Congo Crisis

The Congo Crisis

The Congo is a country in central Africa. David Livingstone was the first European explorer to enter the region. His reports resulted in King Leopold II of Belgium establishing the Congo Free State. Except for the sending of Christian missionaries to the area, little was done to prepare the country for independence.

In October, 1958, Patrice Lumumba founded the National Congolese Movement (MNC). He became president of the organization and the following year led a series of demonstrations and strikes against the Belgian colonial government. Lumumba called for the Congo to be granted its immediate independence from Belgium. Lumumba was arrested but after sustained demonstrations the authorities were forced to release him.

After parliamentary elections in May 1960 the MNC became the country's strongest party. Patrice Lumumba became the new prime minister and immediately talked about the need for social and economic changes in the country. His decision to adopt a non-aligned foreign policy resulted in the CIA becoming interested in the developments in the Congo.

The country was governed from Leopoldville (Kinshasa). In Kantanga, a rich mining province, was very much under the control of Moise Tshombe. In July 1960, Tshombe, supported by white mercenaries and the Belgian mining company Union Minière, declared Katanga independent. Lumumba appealed to the United Nations for help and Dag Hammarskjold agreed to send in a peace-keeping force to restore order.

The following month Colonel Sese Seko Mobutu, with the support of the United States and Belgium, led a military coup and ousted Patrice Lumumba from power. Lumumba was arrested by Mobutu's soldiers and transferred to Elizabethville, Katanga, where he was murdered on 17th January, 1961.

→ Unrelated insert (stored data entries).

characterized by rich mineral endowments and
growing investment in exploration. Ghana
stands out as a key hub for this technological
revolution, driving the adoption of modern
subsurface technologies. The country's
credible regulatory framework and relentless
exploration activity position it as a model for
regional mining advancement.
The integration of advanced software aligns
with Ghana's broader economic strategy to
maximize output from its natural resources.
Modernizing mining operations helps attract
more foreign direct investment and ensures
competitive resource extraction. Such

In September 1961 fighting erupted between Katanga troops and the noncombatant forces of the UN. In an effort to secure a cease-fire he arranged to meet President Moise Tshombe. On 17th September 1961 Dag Hammarskjold was killed when his plane crashed close to Ndola airport.

The UN Security Council passed a resolution demanding an inquiry into the circumstances of his death. This was rejected by Moise Tshombe but evidence emerged later that the Belgian government was behind the events in Katanga.

The fighting continued and independent regimes were established at different times in Katanga, Stanleyville and Kasai. For a while Tshombe lived in Europe but returned to become prime minister of the Congo Republic in July 1964. After holding corrupt elections he was forced to flee and went to live in Spain.

General Sese Seko Mobutu staged another military coup in November 1965. He placed Tshombe on trial for treason in his absence and was condemned to death. In July 1967 Tshombe was kidnapped and taken to Algeria. Moise Tshombe died in prison of a heart-attack on 29th June 1969.

Mobutu decided on a policy of Africanization and in October 1971 he changed the name of the country back to Zaire (the name of the country in the 14th century). Three months later a Nationality Law decreed the abolition of all European names for persons and places.

Despite this action Mobutu continued to arrange trading agreements with foreign companies engaged in exploiting the country's valuable copper deposits. He also received support from the United States who helped him develop a one party, anti-Communist, dictatorship.

Two further revolts took place in 1977 and 1978 and was only put down with the help of the French Army. Zaire continued to suffer from economic problems and in May 1997 rebel forces led by Laurent Kabila forced Sese Seko Mobutu to flee the country.